I have realized now my support post (Identified another slow query during backup) has expanded past the Support tag it is under so I am going to make this post to have a working thread for some of the stuff I brought up.

I wanted to bring up a couple things I noticed while fixing my query performance issues and open a thread for general DB issues to be discussed.

Indexes -
I identified some indexes that basically solved most of the query performance issues I was experiencing on a large many file backup with blocksize set to default.

CREATE INDEX "nnc_Metadataset" ON Metadataset ("ID","BlocksetID")
CREATE INDEX "nn_FilesetentryFile" on FilesetEntry ("FilesetID","FileID")

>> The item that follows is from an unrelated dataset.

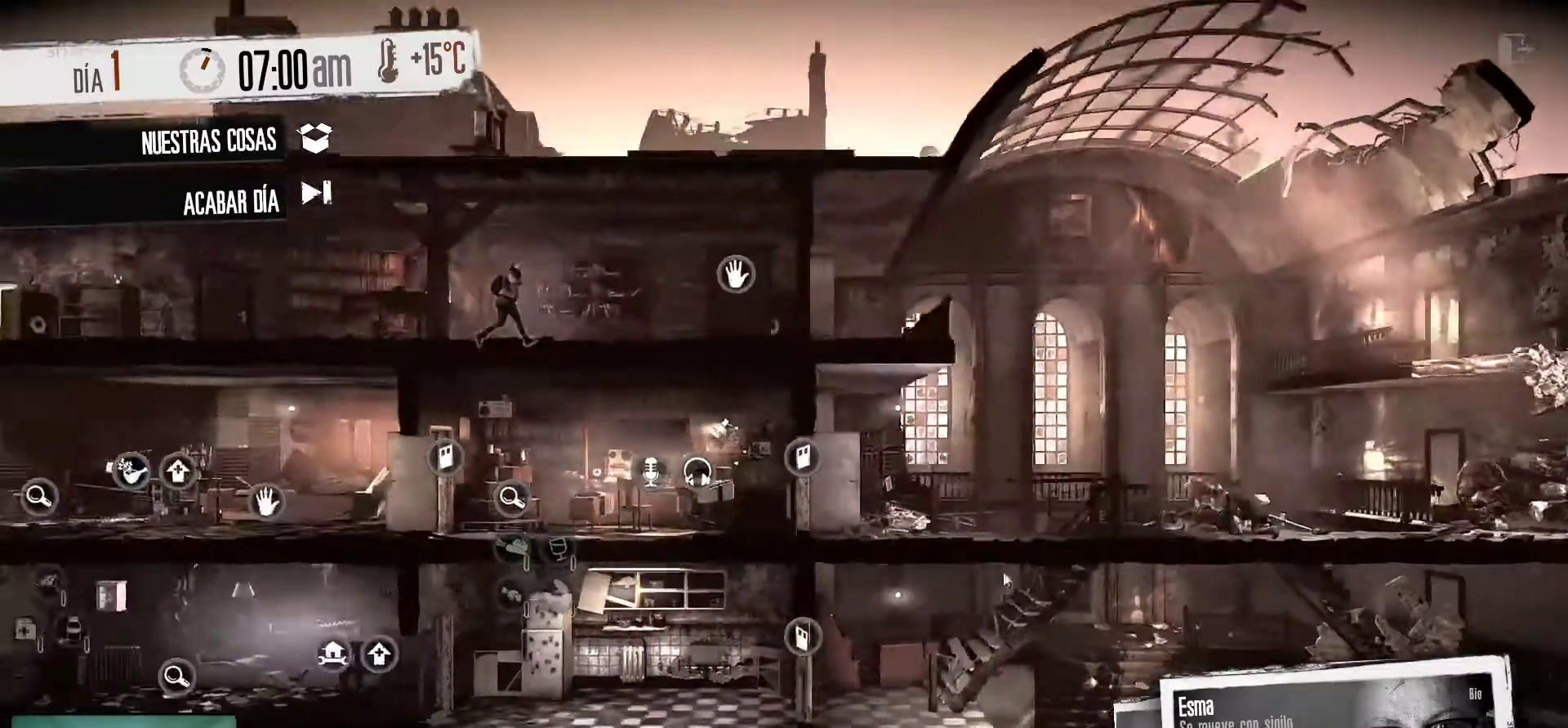
{"keys": [], "mouse": [], "mouse_move": "down-right", "events": [[333, "tab", "down"], [417, "tab", "up"]]}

-- Line 602 & 603 LocalBackupDatabase.cs 
-- CREATE INDEX "tmpName1" ON "{0}" ("Path"),tmpName1
-- CREATE INDEX "tmpName2" ON "{0}" ("Path"),tmpName2

CREATE INDEX "nn_FileLookup_BlockMeta" ON FileLookup ("BlocksetID", "MetadataID")

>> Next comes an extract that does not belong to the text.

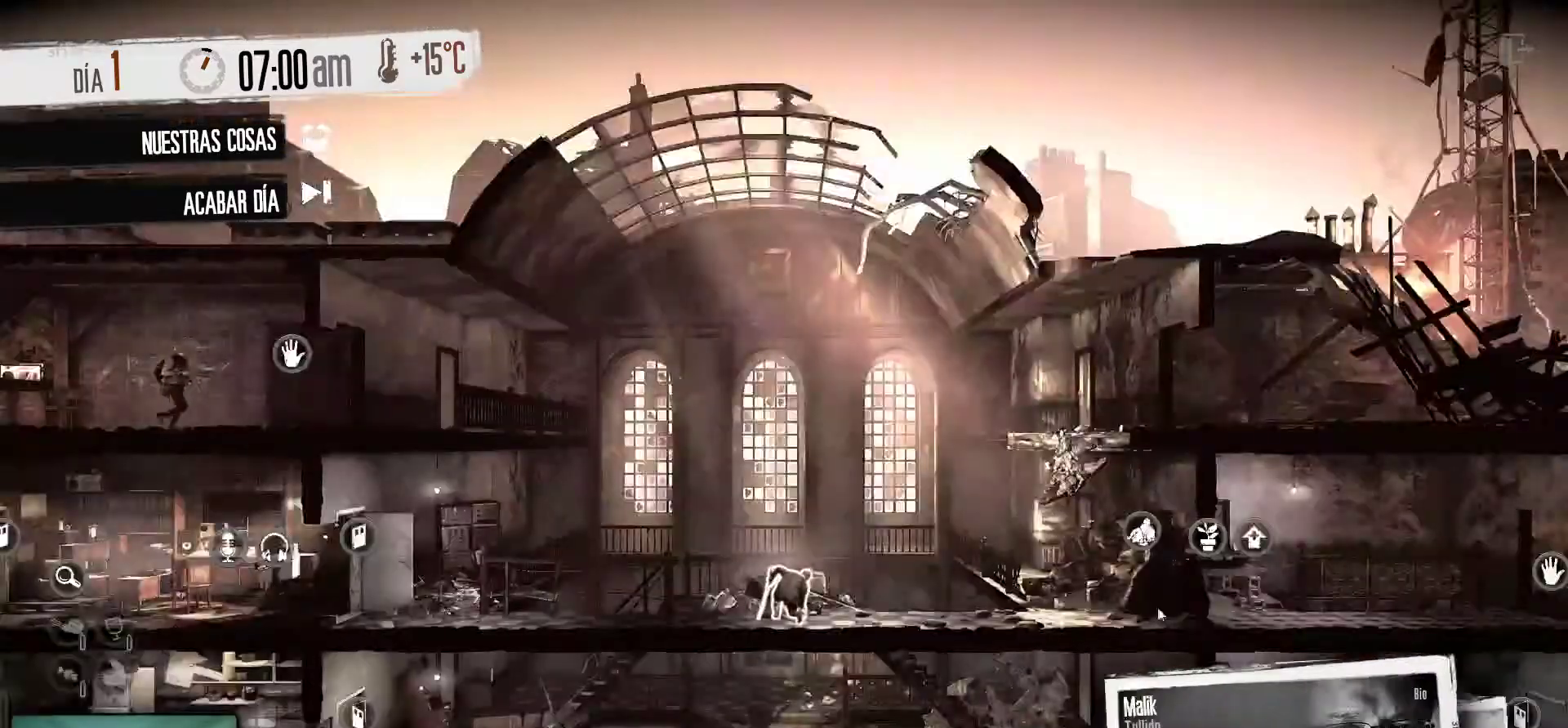
{"keys": [], "mouse": [], "mouse_move": "left", "events": []}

CREATE INDEX "nnc_BlocksetEntry" ON "BlocksetEntry" ("Index", "BlocksetID", "BlockID")

I will create a PR once I figure out how to implement them into the code.

Implicit Joins-
One of the main things I noticed while delving into these queries was the implicit joins.
They make it hard to read and understand the queries and can expose the code base to accidental cross joins. Basically it means lower long term maintainability.

If I made a PR with all of the implicit joins made explicit would that be something likely to be merged?
For all the queries I touched to fix my performance issues I had to already do the conversion to properly read them so it isn’t a lot of work.

General-
Please share any particular DB pain points that I should look at. I am new to Duplicati so I don’t really know the current state of things. But I am comfortable all the languages in the code base and have strong SQL and RDBMS maintenance/performance tuning skills. I will check out the issues in the github after I make my PR but if you feel there are any high priority ones link them here.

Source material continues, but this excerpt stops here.